Thankfully I have time, but I’m at a crossroads, and hoping I pick the right path.

How are you helping your child be independent?

 

Change the Label

How were you labeled as a child? Smart? Sweet? Athletic? Witty? Creative? Different? Etc.?

We’ve all experienced others putting labels on us at some point in our life. A positive label is easy to accept as truth. A negative one can be confusing, embarrassing, and make you sad or mad. I’ve yet to meet someone who is happy to be labeled a ‘bad’ person or kids who’s excited to be seen a ‘problem’ or ‘troublemaker.’ Labels can shape who people become and the choices they make, particularly when they don’t feel like they can overcome the label put upon them.

My oldest is experiencing being associated with a negative label first hand. He has struggled with emotional regulation. He can be as sweet as can be, empathetic and compassionate, but if he feels something is unfair or unjust (against him or someone he cares about) his anger rises, quickly. He loves playing football on the playground with some newer friends. These friends, who come from more challenging backgrounds than my son, exhibit behavioral issues (largely in the form of lack of respect to teachers regardless of the consequences) and have gotten themselves labeled the troublemakers. My son is experiencing guilt by association as a result. From my son’s perspective there is nothing wrong with these kids. He likes them and enjoys spending time with them. A teacher, who knows my son and his emotional strengths and weaknesses, has recently being coming down hard on my son for what he believes are trivial things — sliding down a banister at school and having to miss some of recess (my son claims he only slide down the banister two steps; and acknowledges that other kids who slide down the bannister also had to sit out); and asking to go to the bathroom only to go half-way down the hall and turn back around (never using the restroom). This seemed to make the teacher particularly mad. I was unable to understand from my son why, but believe it may be that some of his other friends have done the same thing and the teacher had had it.

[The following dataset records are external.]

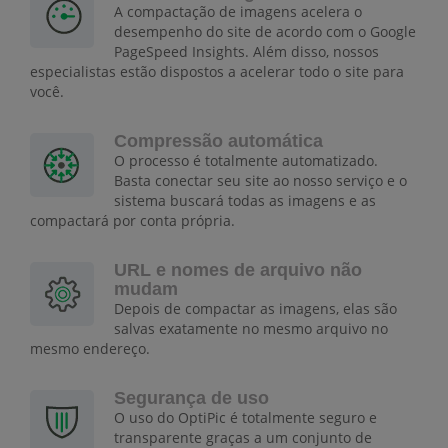
A compactação de imagens acelera o
desempenho do site de acordo com o Google
PageSpeed Insights. Além disso, nossos
especialistas estão dispostos a acelerar todo o site para
você.
Compressão automática
O processo é totalmente automatizado.
Basta conectar seu site ao nosso serviço e o
sistema buscará todas as imagens e as
compactará por conta própria.
URL e nomes de arquivo não
mudam
Depois de compactar as imagens, elas são
salvas exatamente no mesmo arquivo no
mesmo endereço.
Segurança de uso
O uso do OptiPic é totalmente seguro e
transparente graças a um conjunto de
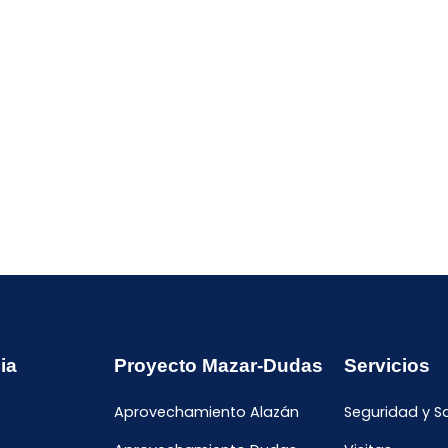
ia
Proyecto Mazar-Dudas
Servicios
Aprovechamiento Alazán
Seguridad y S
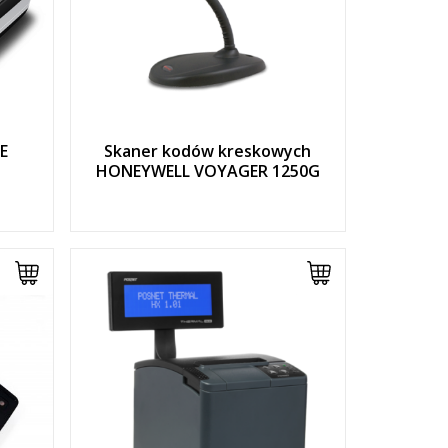
E
Skaner kodów kreskowych
HONEYWELL VOYAGER 1250G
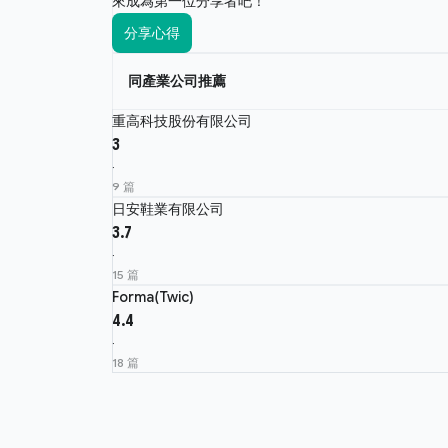
來成為第一位分享者吧！
分享心得
同產業公司推薦
重高科技股份有限公司
3
·
9 篇
日安鞋業有限公司
3.7
·
15 篇
Forma(Twic)
4.4
·
18 篇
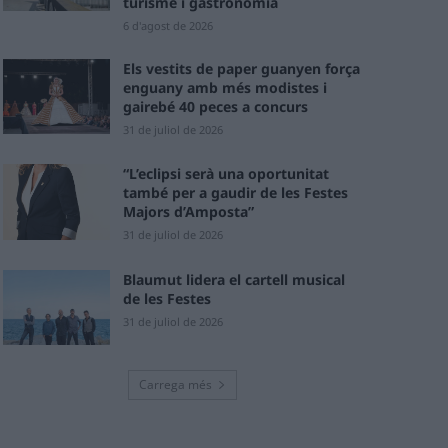
turisme i gastronomia
6 d'agost de 2026
Els vestits de paper guanyen força
enguany amb més modistes i
gairebé 40 peces a concurs
31 de juliol de 2026
“L’eclipsi serà una oportunitat
també per a gaudir de les Festes
Majors d’Amposta”
31 de juliol de 2026
Blaumut lidera el cartell musical
de les Festes
31 de juliol de 2026
Carrega més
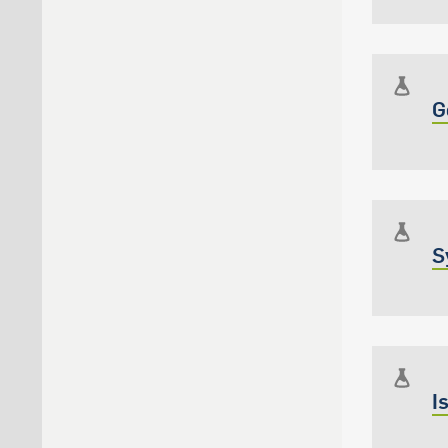
G
S
I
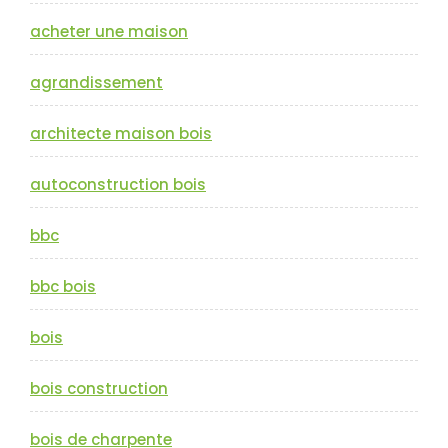
acheter une maison
agrandissement
architecte maison bois
autoconstruction bois
bbc
bbc bois
bois
bois construction
bois de charpente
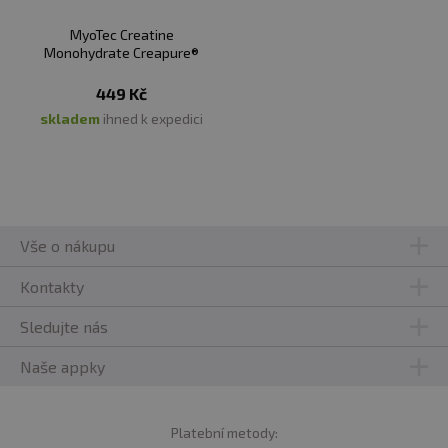
MyoTec Creatine
Monohydrate Creapure®
449 Kč
skladem
ihned k expedici
Vše o nákupu
Kontakty
Sledujte nás
Naše appky
Platební metody:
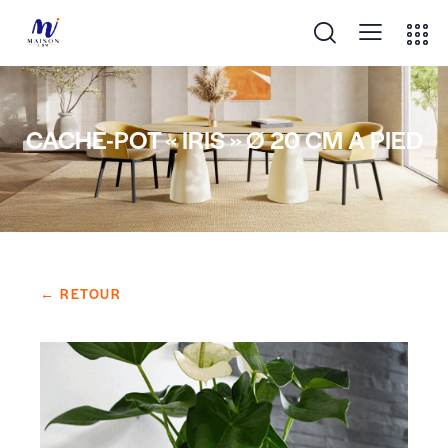
CACHE-POT « IRIS » Ø 20 CM A PIED
← RETOUR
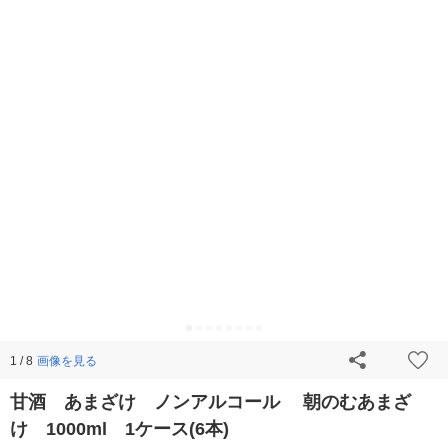
画像を見る
1 / 8
甘酒 あまざけ ノンアルコール 朝のむあまざ
け 1000ml 1ケース(6本)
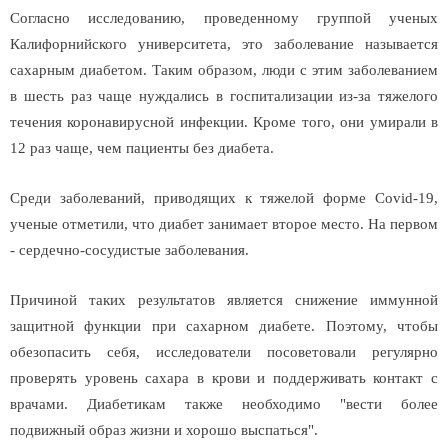
Согласно исследованию, проведенному группой ученых
Калифорнийского университета, это заболевание называется
сахарным диабетом. Таким образом, люди с этим заболеванием
в шесть раз чаще нуждались в госпитализации из-за тяжелого
течения коронавирусной инфекции. Кроме того, они умирали в
12 раз чаще, чем пациенты без диабета.
Среди заболеваний, приводящих к тяжелой форме Covid-19,
ученые отметили, что диабет занимает второе место. На первом
- сердечно-сосудистые заболевания.
Причиной таких результатов является снижение иммунной
защитной функции при сахарном диабете. Поэтому, чтобы
обезопасить себя, исследователи посоветовали регулярно
проверять уровень сахара в крови и поддерживать контакт с
врачами. Диабетикам также необходимо "вести более
подвижный образ жизни и хорошо выспаться".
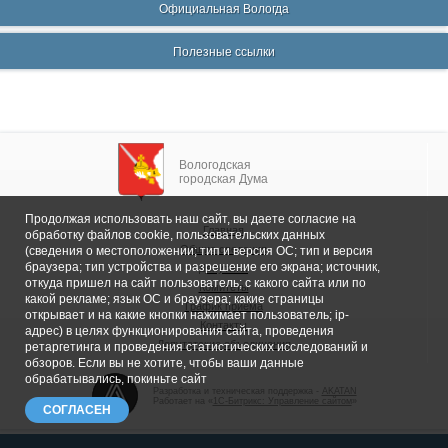
Официальная Вологда
Полезные ссылки
Вологодская
городская Дума
Продолжая использовать наш сайт, вы даете согласие на
Главная
обработку файлов cookie, пользовательских данных
Общие сведения
(сведения о местоположении; тип и версия ОС; тип и версия
браузера; тип устройства и разрешение его экрана; источник,
Депутаты
откуда пришел на сайт пользователь; с какого сайта или по
Комитеты
какой рекламе; язык ОС и браузера; какие страницы
График приема
открывает и на какие кнопки нажимает пользователь; ip-
Контакты
адрес) в целях функционирования сайта, проведения
Депутатские объединения
ретаргетинга и проведения статистических исследований и
обзоров. Если вы не хотите, чтобы ваши данные
обрабатывались, покиньте сайт
Разработка и техническая поддержка -
AKATAN
Работает на «
1С-Битрикс: Управление сайтом
»
СОГЛАСЕН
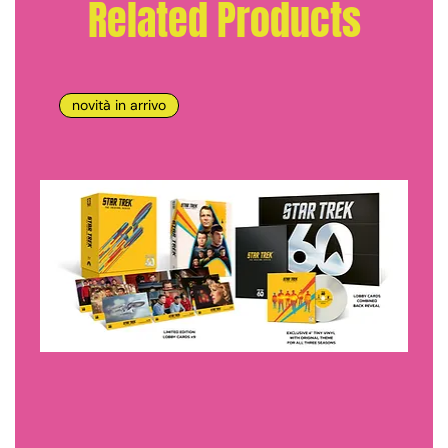
Related Products
novità in arrivo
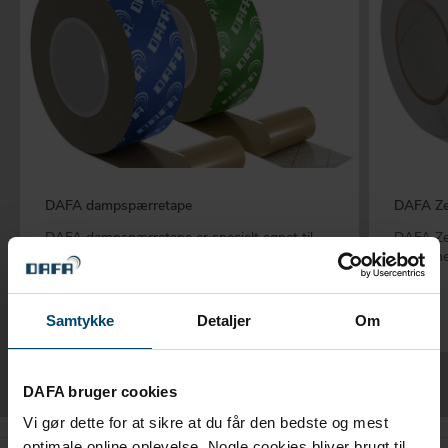
DAFA dampspærretape
DAFA Ze
DAFA dampspærretape er specielt egnet til
DAFA Zer
DAFAs dampspærrer
uden line
Samtykke
Detaljer
Om
DAFA bruger cookies
Vi gør dette for at sikre at du får den bedste og mest
optimale online oplevelse. Nogle cookies bliver brugt til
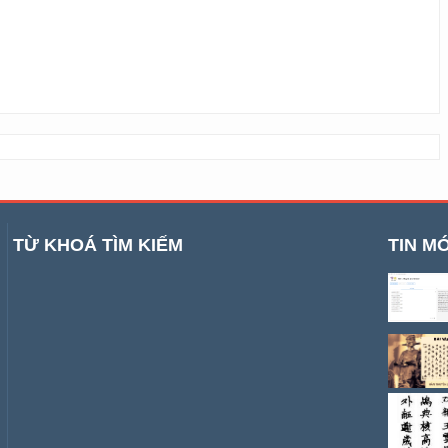
TỪ KHOÁ TÌM KIẾM
TIN MỚ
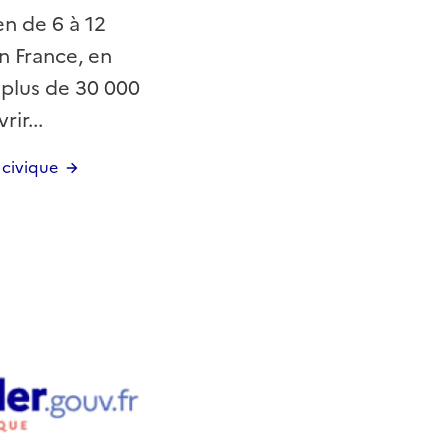
n de 6 à 12
n France, en
, plus de 30 000
ir...
e civique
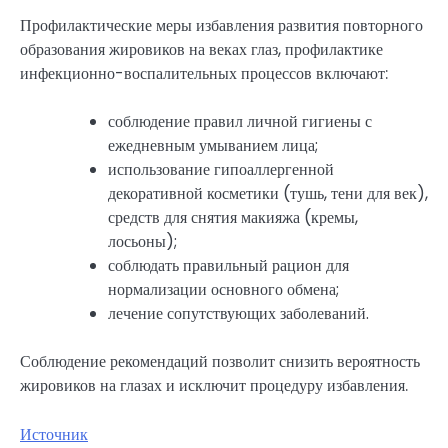
Профилактические меры избавления развития повторного
образования жировиков на веках глаз, профилактике
инфекционно-воспалительных процессов включают:
соблюдение правил личной гигиены с
ежедневным умыванием лица;
использование гипоаллергенной
декоративной косметики (тушь, тени для век),
средств для снятия макияжа (кремы,
лосьоны);
соблюдать правильный рацион для
нормализации основного обмена;
лечение сопутствующих заболеваний.
Соблюдение рекомендаций позволит снизить вероятность
жировиков на глазах и исключит процедуру избавления.
Источник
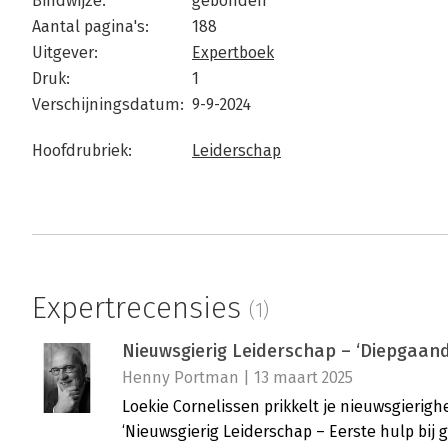
Bindwijze:
gebonden
Aantal pagina's:
188
Uitgever:
Expertboek
Druk:
1
Verschijningsdatum:
9-9-2024
Hoofdrubriek:
Leiderschap
Expertrecensies
(1)
Nieuwsgierig Leiderschap – ‘Diepgaand
Henny Portman | 13 maart 2025
Loekie Cornelissen prikkelt je nieuwsgierigh
‘Nieuwsgierig Leiderschap – Eerste hulp bij 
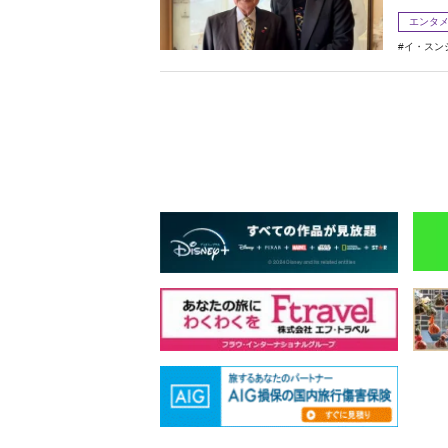
エンタ
イ・スン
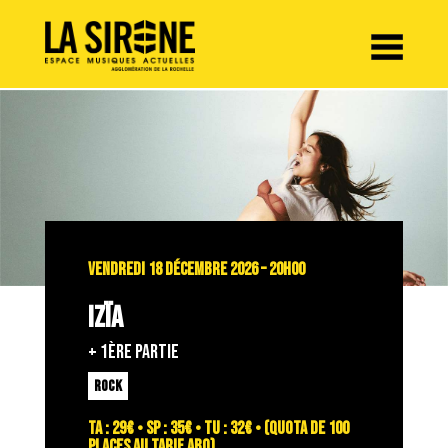
Panneau de gestion des cookies
VENDREDI 18 DÉCEMBRE 2026 – 20H00
IZÏA
+ 1ÈRE PARTIE
ROCK
TA : 29€ • SP : 35€ • TU : 32€ • (quota de 100
places au tarif abo)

My son was very frustrated and shared with me why the teacher was wrong and he was right. While I empathized with my son’s feelings of being wrongly targeted, I had to remind him that he had a role to play. “You shouldn’t be sliding down the banister even if it’s one step. Your teacher’s job is just like mine. Teach you things and keep you safe. If you slide down the banister and they don’t say anything or give you a consequence then other kids may think they can do it and get away with it too. What if a younger kid tries it and gets hurt?” I asked. My son tried to defend himself, “but I was barely on the railing.” “My point,” I continued, “is if you don’t want to sit out during recess, stay away from the banister. Period. There is no upside to sliding down even one part of it.” I went on, “You have to pick your battles and this one isn’t worth it.” He thought about what I said. We sat for a minute or so quietly. Then I added, “I want to go back and talk about labels. I don’t like them. People, particularly young people, can accept the labels they are given and let them define who they are or become. You are not a bad kid or a troublemaker. Do you do things that are wrong sometimes? Sure, but that’s part of growing up. I don’t know that your friends are either, but I do think you all are frustrating your teacher with your behavior. You don’t want to be labeled as troublemaker, because if you are, people will pay closer attention to what you are doing and will be looking for you to ’cause trouble.’ Someone who isn’t considered a troublemaker will be able to do the same thing and they won’t get in trouble, but you will. You don’t want that?” I paused, “You are going to be going to middle school in the fall and are going to have the opportunity to start over — a clean slate. You can get to decide how you come across to others. You can change the label.” He thought for a moment, as if he was thinking, and quietly said, “Okay. Thanks.”

I’m not sure if I got through, but am hopeful he’ll take what I said to heart. I don’t like labels. They generalize people too easily and can divert us from really getting to know someone, their story, and what redeeming qualities they have (because most of us do have some).

Has your child been labeled? How are you helping your child navigate labels?